Gün geçmiyor ki dünyanın dört bir tarafından insanlar Türkiye'ye gelip yerleşmesin... Havası güzel, insanı güzel, toprağı güzel. Ancak biri vardı ki dünyayı gezdi, dolaştı, eğitmenlik yaptı; sonrasında gelip yüreğiyle bağlandığı İzmir'e ömrünün son 25 yılını verdi. "Benim ülkem burası, burada yaşayıp burada öleceğim" diyordu. Darüşşafaka'nın Urla'daki merkezinde kalan Prof. Elie Hillway, hayatının son aylarını bol bol kitap okuyarak, resim yaparak ve İbrahim Tatlıses dinleyerek geçirdi. Üç ülkenin vatandaşlığını taşıyan Hillway, 90'ıncı yaş gününü kutlamasına 10 gün kala 26 Şubat 2012'de yaşamını kaybetti.

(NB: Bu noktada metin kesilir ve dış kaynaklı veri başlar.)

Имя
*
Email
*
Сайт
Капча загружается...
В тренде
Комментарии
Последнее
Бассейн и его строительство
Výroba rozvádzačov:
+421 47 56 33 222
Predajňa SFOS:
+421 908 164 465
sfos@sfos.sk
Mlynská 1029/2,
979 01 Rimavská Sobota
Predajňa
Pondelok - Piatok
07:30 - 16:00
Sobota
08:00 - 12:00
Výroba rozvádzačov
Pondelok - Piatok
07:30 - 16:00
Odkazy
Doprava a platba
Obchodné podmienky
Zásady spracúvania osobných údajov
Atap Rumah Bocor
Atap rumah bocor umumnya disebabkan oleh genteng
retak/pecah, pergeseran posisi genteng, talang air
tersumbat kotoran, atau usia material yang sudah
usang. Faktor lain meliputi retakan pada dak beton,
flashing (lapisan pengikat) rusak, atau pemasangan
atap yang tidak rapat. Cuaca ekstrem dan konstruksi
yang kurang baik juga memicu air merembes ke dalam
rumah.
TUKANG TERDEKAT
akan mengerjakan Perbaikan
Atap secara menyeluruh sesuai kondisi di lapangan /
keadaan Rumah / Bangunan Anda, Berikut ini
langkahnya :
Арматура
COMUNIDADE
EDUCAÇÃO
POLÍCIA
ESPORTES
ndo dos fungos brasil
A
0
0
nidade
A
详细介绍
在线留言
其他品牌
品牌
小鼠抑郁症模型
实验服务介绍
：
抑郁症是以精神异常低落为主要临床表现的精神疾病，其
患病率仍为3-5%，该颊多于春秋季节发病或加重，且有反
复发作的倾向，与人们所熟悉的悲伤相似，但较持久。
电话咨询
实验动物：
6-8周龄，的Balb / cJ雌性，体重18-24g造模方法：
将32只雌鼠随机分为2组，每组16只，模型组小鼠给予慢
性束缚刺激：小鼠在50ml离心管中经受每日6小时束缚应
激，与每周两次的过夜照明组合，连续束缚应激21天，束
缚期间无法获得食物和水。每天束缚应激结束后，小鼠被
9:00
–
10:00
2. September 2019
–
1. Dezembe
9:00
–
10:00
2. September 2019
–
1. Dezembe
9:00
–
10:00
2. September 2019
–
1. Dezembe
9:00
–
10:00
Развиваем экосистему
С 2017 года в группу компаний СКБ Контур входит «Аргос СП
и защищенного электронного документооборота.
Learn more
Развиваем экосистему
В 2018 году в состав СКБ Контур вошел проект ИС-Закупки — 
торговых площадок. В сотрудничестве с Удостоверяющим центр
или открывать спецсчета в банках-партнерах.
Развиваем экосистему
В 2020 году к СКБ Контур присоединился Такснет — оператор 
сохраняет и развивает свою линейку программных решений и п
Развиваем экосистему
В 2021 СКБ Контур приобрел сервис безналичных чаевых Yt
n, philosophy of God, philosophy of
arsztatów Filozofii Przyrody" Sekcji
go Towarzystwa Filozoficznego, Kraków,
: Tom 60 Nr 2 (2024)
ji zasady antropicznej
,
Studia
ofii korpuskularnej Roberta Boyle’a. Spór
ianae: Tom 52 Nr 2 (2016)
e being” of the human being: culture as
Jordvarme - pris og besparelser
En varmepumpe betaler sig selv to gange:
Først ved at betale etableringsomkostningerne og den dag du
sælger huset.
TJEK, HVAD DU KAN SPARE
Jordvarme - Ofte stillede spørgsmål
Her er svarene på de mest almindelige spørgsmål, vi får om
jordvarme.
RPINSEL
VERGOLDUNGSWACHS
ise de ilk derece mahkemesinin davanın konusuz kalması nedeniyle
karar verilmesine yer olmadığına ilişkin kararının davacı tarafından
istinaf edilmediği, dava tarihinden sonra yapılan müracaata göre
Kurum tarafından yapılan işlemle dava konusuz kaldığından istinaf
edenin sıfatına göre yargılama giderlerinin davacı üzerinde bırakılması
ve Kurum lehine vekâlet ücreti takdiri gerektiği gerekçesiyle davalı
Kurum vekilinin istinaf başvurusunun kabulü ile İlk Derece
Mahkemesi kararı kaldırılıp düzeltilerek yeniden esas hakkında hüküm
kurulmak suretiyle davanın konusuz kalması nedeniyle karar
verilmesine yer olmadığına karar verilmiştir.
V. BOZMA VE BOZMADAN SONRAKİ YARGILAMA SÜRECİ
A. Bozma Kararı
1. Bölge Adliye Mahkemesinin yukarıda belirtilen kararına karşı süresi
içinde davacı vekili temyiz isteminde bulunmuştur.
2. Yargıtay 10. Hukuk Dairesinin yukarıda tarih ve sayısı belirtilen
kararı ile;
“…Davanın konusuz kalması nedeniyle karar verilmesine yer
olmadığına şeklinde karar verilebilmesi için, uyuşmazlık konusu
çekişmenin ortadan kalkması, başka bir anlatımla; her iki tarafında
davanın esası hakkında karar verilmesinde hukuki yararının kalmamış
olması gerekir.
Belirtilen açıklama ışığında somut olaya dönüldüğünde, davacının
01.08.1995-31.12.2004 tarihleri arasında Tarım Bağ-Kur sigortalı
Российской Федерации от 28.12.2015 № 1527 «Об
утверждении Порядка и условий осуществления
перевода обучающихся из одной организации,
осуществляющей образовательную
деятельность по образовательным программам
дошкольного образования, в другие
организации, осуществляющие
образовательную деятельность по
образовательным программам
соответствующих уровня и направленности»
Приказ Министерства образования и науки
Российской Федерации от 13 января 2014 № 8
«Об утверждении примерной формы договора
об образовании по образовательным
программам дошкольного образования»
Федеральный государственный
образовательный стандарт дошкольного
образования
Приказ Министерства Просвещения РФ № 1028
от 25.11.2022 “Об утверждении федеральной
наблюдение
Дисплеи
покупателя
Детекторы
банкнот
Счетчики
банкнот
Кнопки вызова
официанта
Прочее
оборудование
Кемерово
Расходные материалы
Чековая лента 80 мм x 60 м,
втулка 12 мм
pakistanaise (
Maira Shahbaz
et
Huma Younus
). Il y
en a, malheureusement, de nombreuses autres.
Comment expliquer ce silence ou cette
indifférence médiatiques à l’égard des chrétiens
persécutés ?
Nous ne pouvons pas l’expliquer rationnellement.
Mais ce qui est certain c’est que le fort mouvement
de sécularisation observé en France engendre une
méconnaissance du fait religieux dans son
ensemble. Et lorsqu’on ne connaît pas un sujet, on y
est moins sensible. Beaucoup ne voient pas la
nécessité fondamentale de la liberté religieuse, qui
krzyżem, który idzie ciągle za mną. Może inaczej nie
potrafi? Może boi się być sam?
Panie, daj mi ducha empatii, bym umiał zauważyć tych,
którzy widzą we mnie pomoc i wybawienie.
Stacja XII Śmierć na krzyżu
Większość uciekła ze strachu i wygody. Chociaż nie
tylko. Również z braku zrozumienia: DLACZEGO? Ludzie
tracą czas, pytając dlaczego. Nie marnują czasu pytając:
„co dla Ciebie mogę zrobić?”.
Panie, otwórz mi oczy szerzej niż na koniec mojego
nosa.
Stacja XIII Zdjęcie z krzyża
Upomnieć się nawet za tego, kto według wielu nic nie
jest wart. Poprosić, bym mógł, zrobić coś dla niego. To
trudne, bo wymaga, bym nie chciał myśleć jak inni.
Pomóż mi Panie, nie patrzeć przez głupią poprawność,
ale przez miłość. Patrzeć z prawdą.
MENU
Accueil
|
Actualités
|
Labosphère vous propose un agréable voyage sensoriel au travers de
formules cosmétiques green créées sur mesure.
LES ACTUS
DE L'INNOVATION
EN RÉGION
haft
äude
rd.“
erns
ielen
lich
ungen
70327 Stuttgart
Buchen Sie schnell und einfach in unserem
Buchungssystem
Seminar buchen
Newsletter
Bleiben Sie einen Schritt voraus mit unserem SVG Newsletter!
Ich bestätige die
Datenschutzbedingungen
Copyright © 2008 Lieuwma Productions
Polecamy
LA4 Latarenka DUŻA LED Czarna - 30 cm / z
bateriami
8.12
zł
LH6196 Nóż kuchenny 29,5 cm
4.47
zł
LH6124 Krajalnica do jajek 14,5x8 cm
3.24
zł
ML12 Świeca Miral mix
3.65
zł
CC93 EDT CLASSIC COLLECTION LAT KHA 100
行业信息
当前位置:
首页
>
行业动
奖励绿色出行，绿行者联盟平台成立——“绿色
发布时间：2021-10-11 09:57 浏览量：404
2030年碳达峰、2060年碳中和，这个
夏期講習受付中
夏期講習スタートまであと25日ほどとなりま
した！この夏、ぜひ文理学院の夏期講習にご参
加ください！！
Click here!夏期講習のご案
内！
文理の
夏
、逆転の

RUM LİDERİNE DANIŞMAN OLDU
1922'de o zaman İngiltere'nin egemenliği altında olan Filistin'de dünyaya gelen Elie Hillway, herhalde doğduğu topraklardan olacak ki hayatı boyunca hep siyasetle ilgilendi, acı çeken insanların dertlerine derman olmaya çalıştı. İngiliz bir diplomat olan eşiyle uluslararası politika okuduğu sırada tanıştıktan sonra İngiltere'ye yerleşti. 6 yılını Londra'da geçirdikten sonra Avustralya'daki Western Australia Üniversitesi'nde siyasi bilimler dersleri verdi. Birçok ülkede de ziyaretçi öğretim görevlisi olması nedeniyle görmediği ülke neredeyse kalmadı. 10 yıl sonra Kıbrıs Adası'na çağrıldı. Bu kez de Eski Rum Kesimi Cumhurbaşkanı Spiros Kiprianu kendisinden Araplarla ilişkiler konusunda danışmanı olmasını istiyordu. Kabul etti, ancak Girit'e yerleşmek istemişti. 7 yılını eşiyle birlikte bu adada geçirmesi, Türkiye'ye de gönül kapısının açılmasına yol açacaktı. Bir kaç defa Türkiye'ye tatile gelen çift, 1986'daki ziyaretlerinden sonra ise bir daha geri dönmedi. Hillway, o zaman hissettiklerini Darüşşafaka'nın dergisine şu sözlerle anlatmıştı: "Yaşadığım her ülkede çok iyi arkadaşlarım oldu. Ama Türkiye'de çok daha fazla dostum var. Bu ülke diğer ülkelerden özellikle Avrupa'dan çok farklı. İnsanlar duygusal, birbirlerine karşı sevgi dolu..."
ZEYBEK BİLE ÖĞRENDİ
Prof. Elie Hillway, emekli olmasına karşın hiç boş durmadı. Özel atölyesinde Türk müziği eşliğinde yaptığı tabloları sergiye bağışladı. İzmir'in sadece müziğini değil, folklorunu sevdi. Zeybek kurslarına gitti. Ahşap boyama ve ebru öğrendi. Yaşı ilerledikçe hastalıkları da arttı. Yakın dostu Ekrem Doğanlı'ya doktorlar, artık organlarının eskidiğini ve ilaçlara yanıt vermediğini söylüyordu. Prof. Hillway, bir gün eşinin mezarlığına ziyarete gitti. Usulca uzanıp "Karıcığım merak etme yakında yanına geleceğim" dedi. 15-20 gün sonra iyice kötüleşti ve yataktan kalkamaz hale geldi. Türkiye âşığı profesör 90'ına 10 gün kala gözlerini yumdu. Tüm dünyayı gezen Hillway, 27 Şubat'ta en çok sevdiği topraklarda, en çok sevdiği kişi olan eşinin yanına defnedildi.
DARÜŞŞAFAKA HAYRANIYDI
2009'da kaybettiği eşini ülkesine göndermek yerine vasiyeti üzerine Bornova'daki Hıristiyan Mezarlığı'na defnetti. Kendisi de Darüşşafaka'nın Urla'daki merkezine 1 Eylül 2009'da yerleşti. Burada son nefesine kadar kendisini yalnız bırakmayan dostu Ekrem Doğanlı ile tanıştı. Günlerini birlikte keyif içinde geçirdiler.